PASSAGE TO READ:
[Start of Attachment]

Property Booking Optimizer

Given:

• A list of properties where each property has (id, neighborhood, capacity)
• A group size (number of people that need accommodation)
• A target neighborhood

Goal:
Find the optimal combination of properties in the given neighborhood that can accommodate the group with these rules:

1. Total capacity must be >= group size
2. Choose the combination with minimum total capacity that exceeds group size
3. If multiple combinations have same capacity, choose the one with fewer properties
4. If no valid combination exists, return empty list

Examples:

Example 1:
Properties:

• (1, "area1", 5)
• (2, "area1", 3)
• (3, "area1", 2)
• (4, "area2", 4)
  GroupSize = 5, neighborhood = "area1"
  Output: [1] // Property 1 alone has capacity 5, which is optimal

Example 2:
Same properties, GroupSize = 6, neighborhood = "area1"
Output: [1, 3] // Properties 1+3 give capacity 7, which is minimal solution

Example 3:
Properties:

• (1, "area1", 5)
• (2, "area1", 3)
  GroupSize = 10, neighborhood = "area1"
  Output: [] // No combination can accommodate 10 people

def optimize_booking(properties, group_size, target_neighborhood):
    """
    Finds the optimal combination of properties to accommodate a group.
    
    Args:
        properties: List of (id, neighborhood, capacity)
        group_size: Minimum capacity required
        target_neighborhood: The neighborhood to search in
        
    Returns:
        List of property IDs or [] if no valid combination exists.
    """
    # 1. Filter properties by neighborhood
    filtered = [p for p in properties if p[1] == target_neighborhood]
    
    if not filtered:
        return []

    # 2. DP table: dp[total_capacity] = (property_count, list_of_ids)
    # We use a dictionary to store the best (minimum property count) combination for every possible capacity sum.
    dp = {0: (0, [])}
    
    for p_id, neighborhood, cap in filtered:
        new_entries = {}
        for current_cap, (count, ids) in dp.items():
            new_cap = current_cap + cap
            new_count = count + 1
            new_ids = ids + [p_id]
            
            # Update only if this capacity hasn't been reached yet, 
            # or if we found a way to reach it with fewer properties.

[End of Attachment]

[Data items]

[Start of Attachment]

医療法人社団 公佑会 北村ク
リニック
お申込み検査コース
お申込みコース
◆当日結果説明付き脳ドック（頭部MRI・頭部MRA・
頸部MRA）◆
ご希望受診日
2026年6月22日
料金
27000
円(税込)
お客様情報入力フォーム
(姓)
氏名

[End of Attachment]
[Start of Attachment]

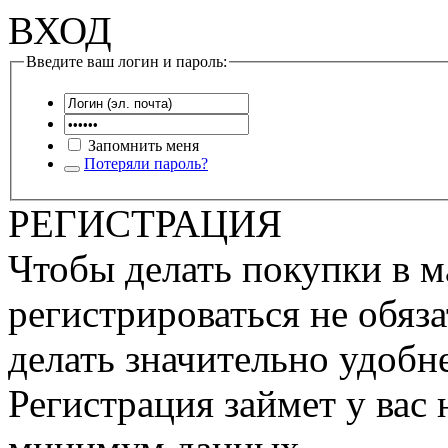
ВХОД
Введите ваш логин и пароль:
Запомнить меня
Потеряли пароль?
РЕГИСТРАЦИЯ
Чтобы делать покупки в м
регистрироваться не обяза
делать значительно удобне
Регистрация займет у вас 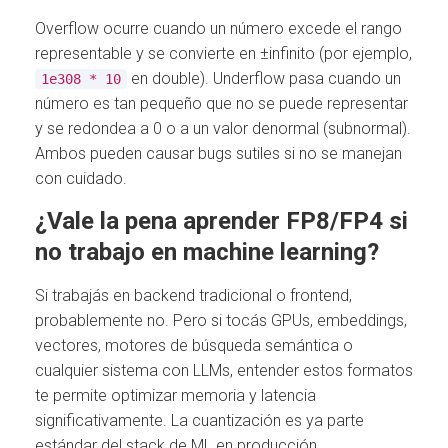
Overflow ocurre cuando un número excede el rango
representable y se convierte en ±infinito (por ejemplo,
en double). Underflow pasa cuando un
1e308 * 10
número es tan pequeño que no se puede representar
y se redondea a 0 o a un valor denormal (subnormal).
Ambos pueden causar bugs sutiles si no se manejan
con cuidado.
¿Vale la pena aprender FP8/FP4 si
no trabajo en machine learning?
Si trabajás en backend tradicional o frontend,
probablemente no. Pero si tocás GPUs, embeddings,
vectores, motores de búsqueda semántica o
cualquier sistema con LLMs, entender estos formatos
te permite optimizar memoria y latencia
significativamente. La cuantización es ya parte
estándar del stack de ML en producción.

[End of Attachment]

EXERCISE REQUIREMENTS:
1 – Decide whether each statement agrees with the property booking text, answering yes or no and quoting the deciding words: (a) properties are filtered by neighborhood before the combinations are built; (b) when several combinations share the same capacity, the one with more properties is chosen; (c) in Example 2, properties 1 and 3 together give a capacity of 7.
2 – From the property booking text, output the passage from "GroupSize = 10, neighborhood" to "of (id, neighborhood, capacity)".

RESULTS BY TASK:
1 –
(a) Yes: "# 1. Filter properties by neighborhood"
(b) No: "If multiple combinations have same capacity, choose the one with fewer properties"
(c) Yes: "Properties 1+3 give capacity 7, which is minimal solution"

2 –
GroupSize = 10, neighborhood = "area1"
  Output: [] // No combination can accommodate 10 people

def optimize_booking(properties, group_size, target_neighborhood):
    """
    Finds the optimal combination of properties to accommodate a group.
    
    Args:
        properties: List of (id, neighborhood, capacity)